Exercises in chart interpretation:
- Opening Delimiter -

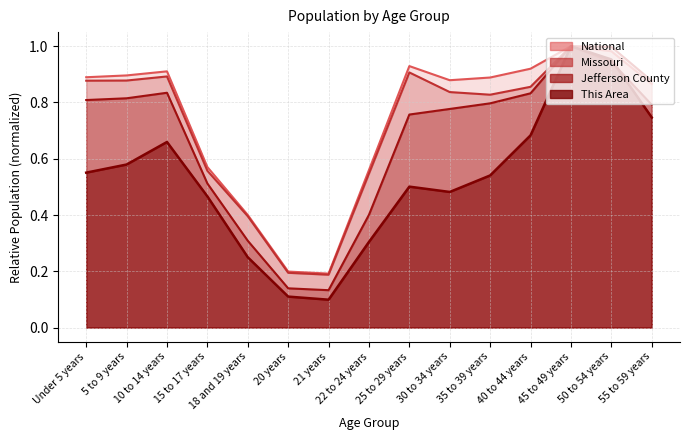

Which category has the lowest value in the Jefferson County series?

21 years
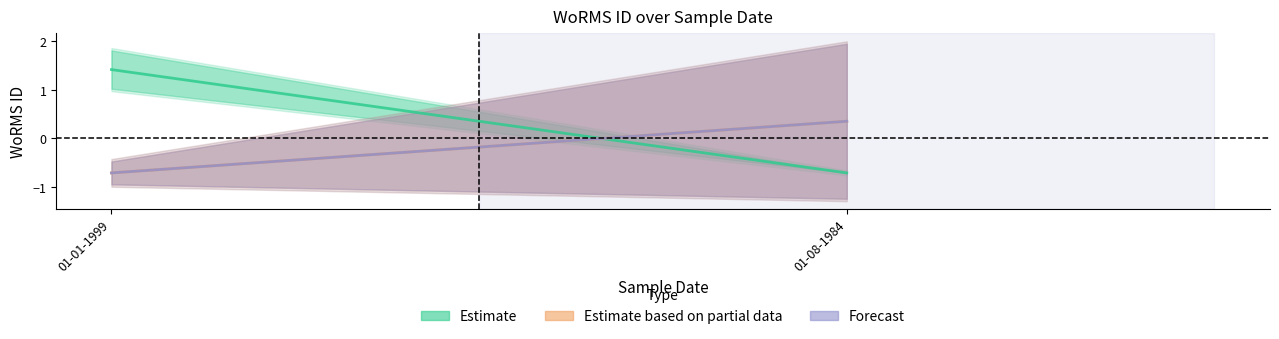

What is the average value of the Estimate series?

0.4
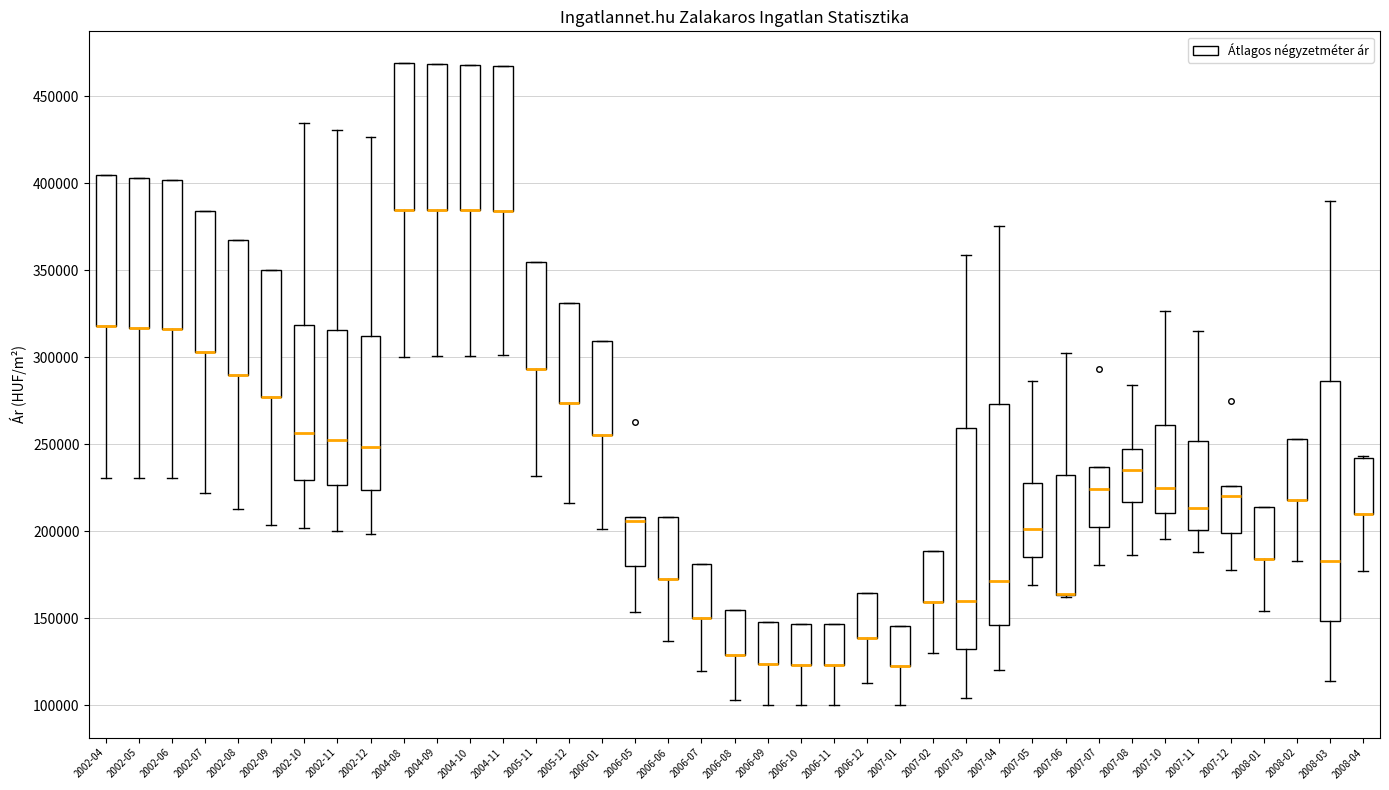

Reading left to right, transcribe this box plot: for each box, give where its median line is, the range the box spans, and where its two whiskers end, as read against the y-axis. The values are not printed on the chart, so give them approximately, as read against the axis.

2002-04: median 320000 (drawn on the box's lower edge), box 320000 to 405000, whiskers 230000 to 405000
2002-05: median 315000 (drawn on the box's lower edge), box 315000 to 405000, whiskers 230000 to 405000
2002-06: median 315000 (drawn on the box's lower edge), box 315000 to 400000, whiskers 230000 to 400000
2002-07: median 305000 (drawn on the box's lower edge), box 305000 to 385000, whiskers 220000 to 385000
2002-08: median 290000 (drawn on the box's lower edge), box 290000 to 365000, whiskers 215000 to 365000
2002-09: median 275000 (drawn on the box's lower edge), box 275000 to 350000, whiskers 205000 to 350000
2002-10: median 255000, box 230000 to 320000, whiskers 200000 to 435000
2002-11: median 255000, box 225000 to 315000, whiskers 200000 to 430000
2002-12: median 250000, box 225000 to 310000, whiskers 200000 to 425000
2004-08: median 385000 (drawn on the box's lower edge), box 385000 to 470000, whiskers 300000 to 470000
2004-09: median 385000 (drawn on the box's lower edge), box 385000 to 470000, whiskers 300000 to 470000
2004-10: median 385000 (drawn on the box's lower edge), box 385000 to 470000, whiskers 300000 to 470000
2004-11: median 385000 (drawn on the box's lower edge), box 385000 to 465000, whiskers 300000 to 465000
2005-11: median 295000 (drawn on the box's lower edge), box 295000 to 355000, whiskers 230000 to 355000
2005-12: median 275000 (drawn on the box's lower edge), box 275000 to 330000, whiskers 215000 to 330000
2006-01: median 255000 (drawn on the box's lower edge), box 255000 to 310000, whiskers 200000 to 310000
2006-05: median 205000, box 180000 to 210000, whiskers 155000 to 210000
2006-06: median 170000 (drawn on the box's lower edge), box 170000 to 210000, whiskers 135000 to 210000
2006-07: median 150000 (drawn on the box's lower edge), box 150000 to 180000, whiskers 120000 to 180000
2006-08: median 130000 (drawn on the box's lower edge), box 130000 to 155000, whiskers 105000 to 155000
2006-09: median 125000 (drawn on the box's lower edge), box 125000 to 150000, whiskers 100000 to 150000
2006-10: median 125000 (drawn on the box's lower edge), box 125000 to 145000, whiskers 100000 to 145000
2006-11: median 125000 (drawn on the box's lower edge), box 125000 to 145000, whiskers 100000 to 145000
2006-12: median 140000 (drawn on the box's lower edge), box 140000 to 165000, whiskers 115000 to 165000
2007-01: median 125000 (drawn on the box's lower edge), box 125000 to 145000, whiskers 100000 to 145000
2007-02: median 160000 (drawn on the box's lower edge), box 160000 to 190000, whiskers 130000 to 190000
2007-03: median 160000, box 130000 to 260000, whiskers 105000 to 360000
2007-04: median 170000, box 145000 to 275000, whiskers 120000 to 375000
2007-05: median 200000, box 185000 to 230000, whiskers 170000 to 285000
2007-06: median 165000 (drawn on the box's lower edge), box 165000 to 235000, whiskers 160000 to 305000
2007-07: median 225000, box 205000 to 235000, whiskers 180000 to 235000
2007-08: median 235000, box 215000 to 245000, whiskers 185000 to 285000
2007-10: median 225000, box 210000 to 260000, whiskers 195000 to 325000
2007-11: median 215000, box 200000 to 250000, whiskers 190000 to 315000
2007-12: median 220000, box 200000 to 225000, whiskers 180000 to 225000
2008-01: median 185000 (drawn on the box's lower edge), box 185000 to 215000, whiskers 155000 to 215000
2008-02: median 220000 (drawn on the box's lower edge), box 220000 to 255000, whiskers 185000 to 255000
2008-03: median 185000, box 150000 to 285000, whiskers 115000 to 390000
2008-04: median 210000 (drawn on the box's lower edge), box 210000 to 240000, whiskers 175000 to 245000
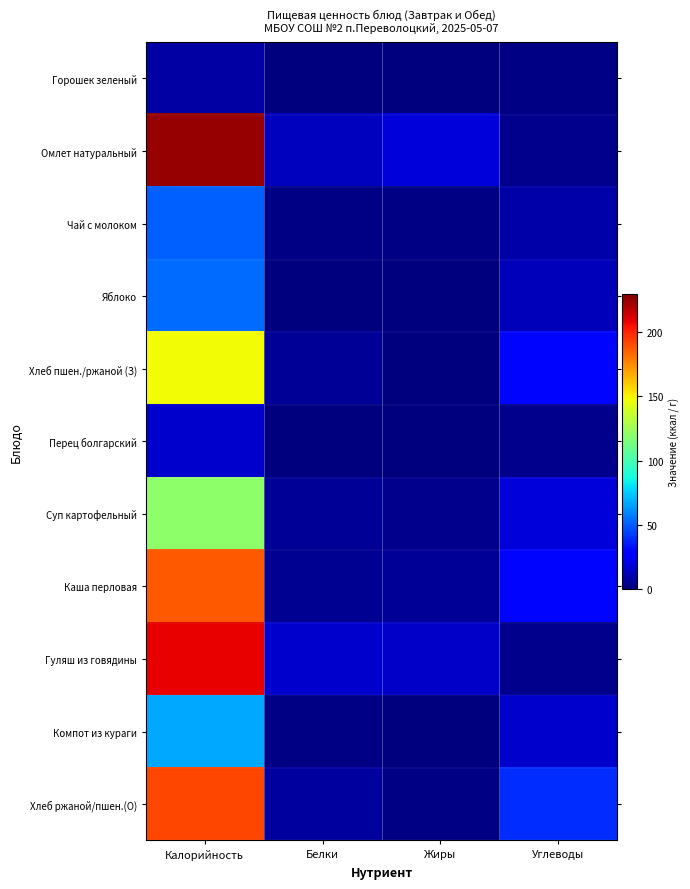

Reading left to right, what are all the values shown in this chart?

Горошек зеленый: Калорийность=7.4	Белки=0.6	Жиры=0.0	Углеводы=1.2
Омлет натуральный: Калорийность=225.5	Белки=12.7	Жиры=18.0	Углеводы=3.2
Чай с молоком: Калорийность=50.9	Белки=1.6	Жиры=1.1	Углеводы=8.6
Яблоко: Калорийность=53.3	Белки=0.5	Жиры=0.5	Углеводы=11.8
Хлеб пшен./ржаной (З): Калорийность=148.2	Белки=5.1	Жиры=0.7	Углеводы=30.5
Перец болгарский: Калорийность=15.4	Белки=0.8	Жиры=0.1	Углеводы=2.9
Суп картофельный: Калорийность=119.6	Белки=5.2	Жиры=2.8	Углеводы=18.5
Каша перловая: Калорийность=187.1	Белки=4.4	Жиры=5.3	Углеводы=30.5
Гуляш из говядины: Калорийность=208.9	Белки=15.3	Жиры=14.9	Углеводы=3.5
Компот из кураги: Калорийность=66.9	Белки=1.0	Жиры=0.1	Углеводы=15.6
Хлеб ржаной/пшен.(О): Калорийность=191.8	Белки=6.6	Жиры=0.9	Углеводы=39.5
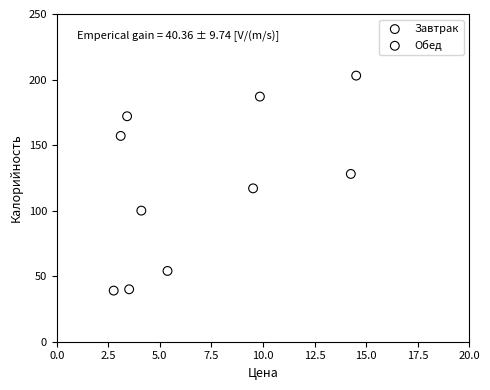

What are all the series names shown in the legend?

Завтрак, Обед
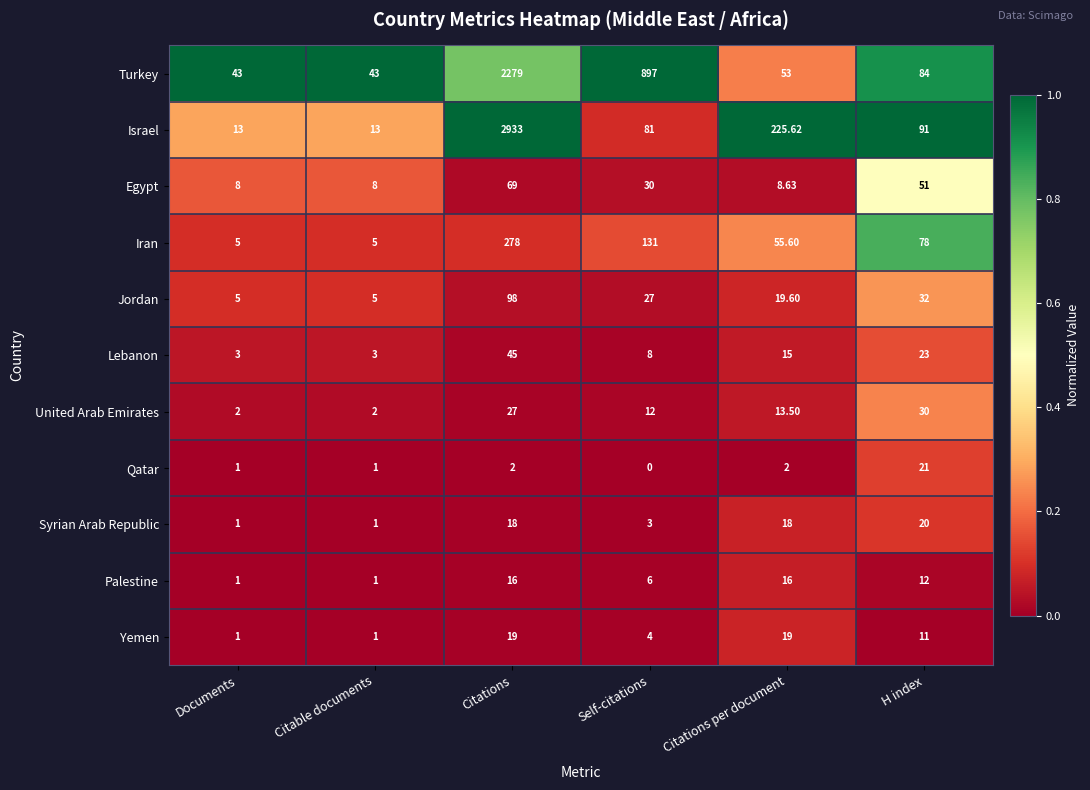

Which series changed the most between Citable documents and Self-citations?

Turkey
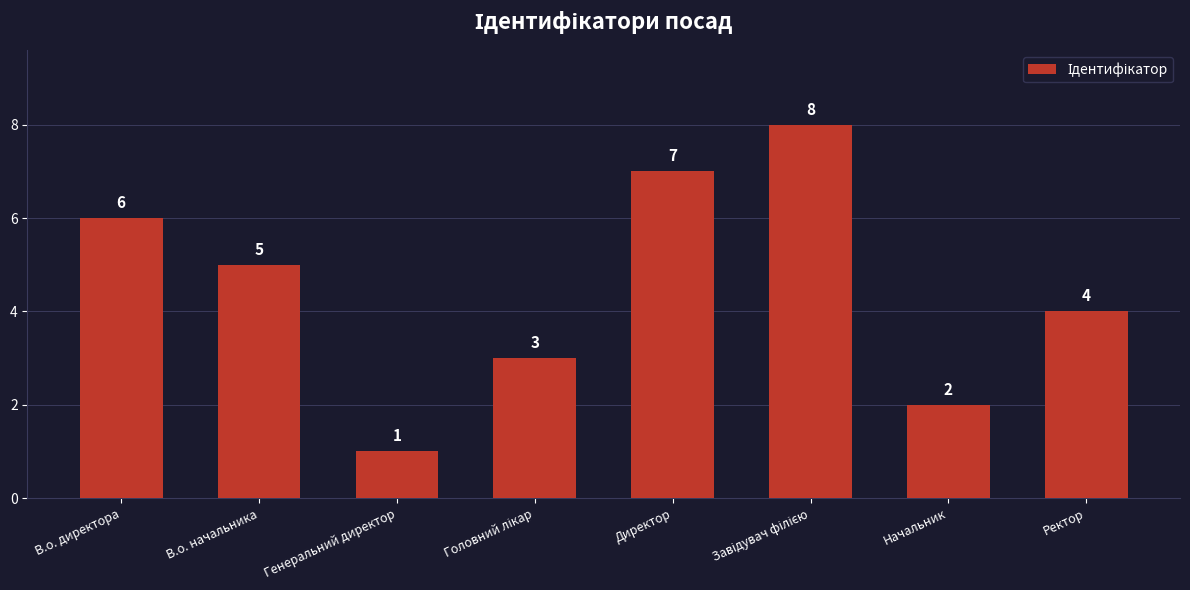

What is the label of the 8th bar from the left?

Ректор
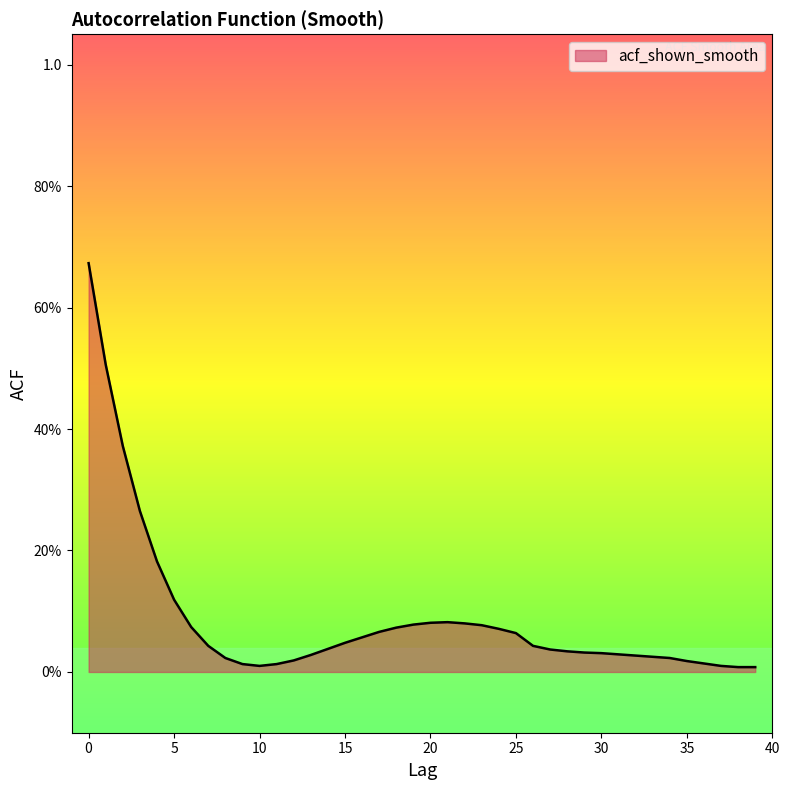

Does the chart have visible grid lines?

No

- Closing Delimiter -

--- About this exercise ---
Extract every one of the lines above verbatim, from first to last, and omit the pictures from your answer.

--- Problem solution ---
Which category has the lowest value in the Jefferson County series?

21 years

What is the average value of the Estimate series?

0.4

Reading left to right, transcribe this box plot: for each box, give where its median line is, the range the box spans, and where its two whiskers end, as read against the y-axis. The values are not printed on the chart, so give them approximately, as read against the axis.

2002-04: median 320000 (drawn on the box's lower edge), box 320000 to 405000, whiskers 230000 to 405000
2002-05: median 315000 (drawn on the box's lower edge), box 315000 to 405000, whiskers 230000 to 405000
2002-06: median 315000 (drawn on the box's lower edge), box 315000 to 400000, whiskers 230000 to 400000
2002-07: median 305000 (drawn on the box's lower edge), box 305000 to 385000, whiskers 220000 to 385000
2002-08: median 290000 (drawn on the box's lower edge), box 290000 to 365000, whiskers 215000 to 365000
2002-09: median 275000 (drawn on the box's lower edge), box 275000 to 350000, whiskers 205000 to 350000
2002-10: median 255000, box 230000 to 320000, whiskers 200000 to 435000
2002-11: median 255000, box 225000 to 315000, whiskers 200000 to 430000
2002-12: median 250000, box 225000 to 310000, whiskers 200000 to 425000
2004-08: median 385000 (drawn on the box's lower edge), box 385000 to 470000, whiskers 300000 to 470000
2004-09: median 385000 (drawn on the box's lower edge), box 385000 to 470000, whiskers 300000 to 470000
2004-10: median 385000 (drawn on the box's lower edge), box 385000 to 470000, whiskers 300000 to 470000
2004-11: median 385000 (drawn on the box's lower edge), box 385000 to 465000, whiskers 300000 to 465000
2005-11: median 295000 (drawn on the box's lower edge), box 295000 to 355000, whiskers 230000 to 355000
2005-12: median 275000 (drawn on the box's lower edge), box 275000 to 330000, whiskers 215000 to 330000
2006-01: median 255000 (drawn on the box's lower edge), box 255000 to 310000, whiskers 200000 to 310000
2006-05: median 205000, box 180000 to 210000, whiskers 155000 to 210000
2006-06: median 170000 (drawn on the box's lower edge), box 170000 to 210000, whiskers 135000 to 210000
2006-07: median 150000 (drawn on the box's lower edge), box 150000 to 180000, whiskers 120000 to 180000
2006-08: median 130000 (drawn on the box's lower edge), box 130000 to 155000, whiskers 105000 to 155000
2006-09: median 125000 (drawn on the box's lower edge), box 125000 to 150000, whiskers 100000 to 150000
2006-10: median 125000 (drawn on the box's lower edge), box 125000 to 145000, whiskers 100000 to 145000
2006-11: median 125000 (drawn on the box's lower edge), box 125000 to 145000, whiskers 100000 to 145000
2006-12: median 140000 (drawn on the box's lower edge), box 140000 to 165000, whiskers 115000 to 165000
2007-01: median 125000 (drawn on the box's lower edge), box 125000 to 145000, whiskers 100000 to 145000
2007-02: median 160000 (drawn on the box's lower edge), box 160000 to 190000, whiskers 130000 to 190000
2007-03: median 160000, box 130000 to 260000, whiskers 105000 to 360000
2007-04: median 170000, box 145000 to 275000, whiskers 120000 to 375000
2007-05: median 200000, box 185000 to 230000, whiskers 170000 to 285000
2007-06: median 165000 (drawn on the box's lower edge), box 165000 to 235000, whiskers 160000 to 305000
2007-07: median 225000, box 205000 to 235000, whiskers 180000 to 235000
2007-08: median 235000, box 215000 to 245000, whiskers 185000 to 285000
2007-10: median 225000, box 210000 to 260000, whiskers 195000 to 325000
2007-11: median 215000, box 200000 to 250000, whiskers 190000 to 315000
2007-12: median 220000, box 200000 to 225000, whiskers 180000 to 225000
2008-01: median 185000 (drawn on the box's lower edge), box 185000 to 215000, whiskers 155000 to 215000
2008-02: median 220000 (drawn on the box's lower edge), box 220000 to 255000, whiskers 185000 to 255000
2008-03: median 185000, box 150000 to 285000, whiskers 115000 to 390000
2008-04: median 210000 (drawn on the box's lower edge), box 210000 to 240000, whiskers 175000 to 245000

Reading left to right, what are all the values shown in this chart?

Горошек зеленый: Калорийность=7.4	Белки=0.6	Жиры=0.0	Углеводы=1.2
Омлет натуральный: Калорийность=225.5	Белки=12.7	Жиры=18.0	Углеводы=3.2
Чай с молоком: Калорийность=50.9	Белки=1.6	Жиры=1.1	Углеводы=8.6
Яблоко: Калорийность=53.3	Белки=0.5	Жиры=0.5	Углеводы=11.8
Хлеб пшен./ржаной (З): Калорийность=148.2	Белки=5.1	Жиры=0.7	Углеводы=30.5
Перец болгарский: Калорийность=15.4	Белки=0.8	Жиры=0.1	Углеводы=2.9
Суп картофельный: Калорийность=119.6	Белки=5.2	Жиры=2.8	Углеводы=18.5
Каша перловая: Калорийность=187.1	Белки=4.4	Жиры=5.3	Углеводы=30.5
Гуляш из говядины: Калорийность=208.9	Белки=15.3	Жиры=14.9	Углеводы=3.5
Компот из кураги: Калорийность=66.9	Белки=1.0	Жиры=0.1	Углеводы=15.6
Хлеб ржаной/пшен.(О): Калорийность=191.8	Белки=6.6	Жиры=0.9	Углеводы=39.5

What are all the series names shown in the legend?

Завтрак, Обед

Which series changed the most between Citable documents and Self-citations?

Turkey

What is the label of the 8th bar from the left?

Ректор

Does the chart have visible grid lines?

No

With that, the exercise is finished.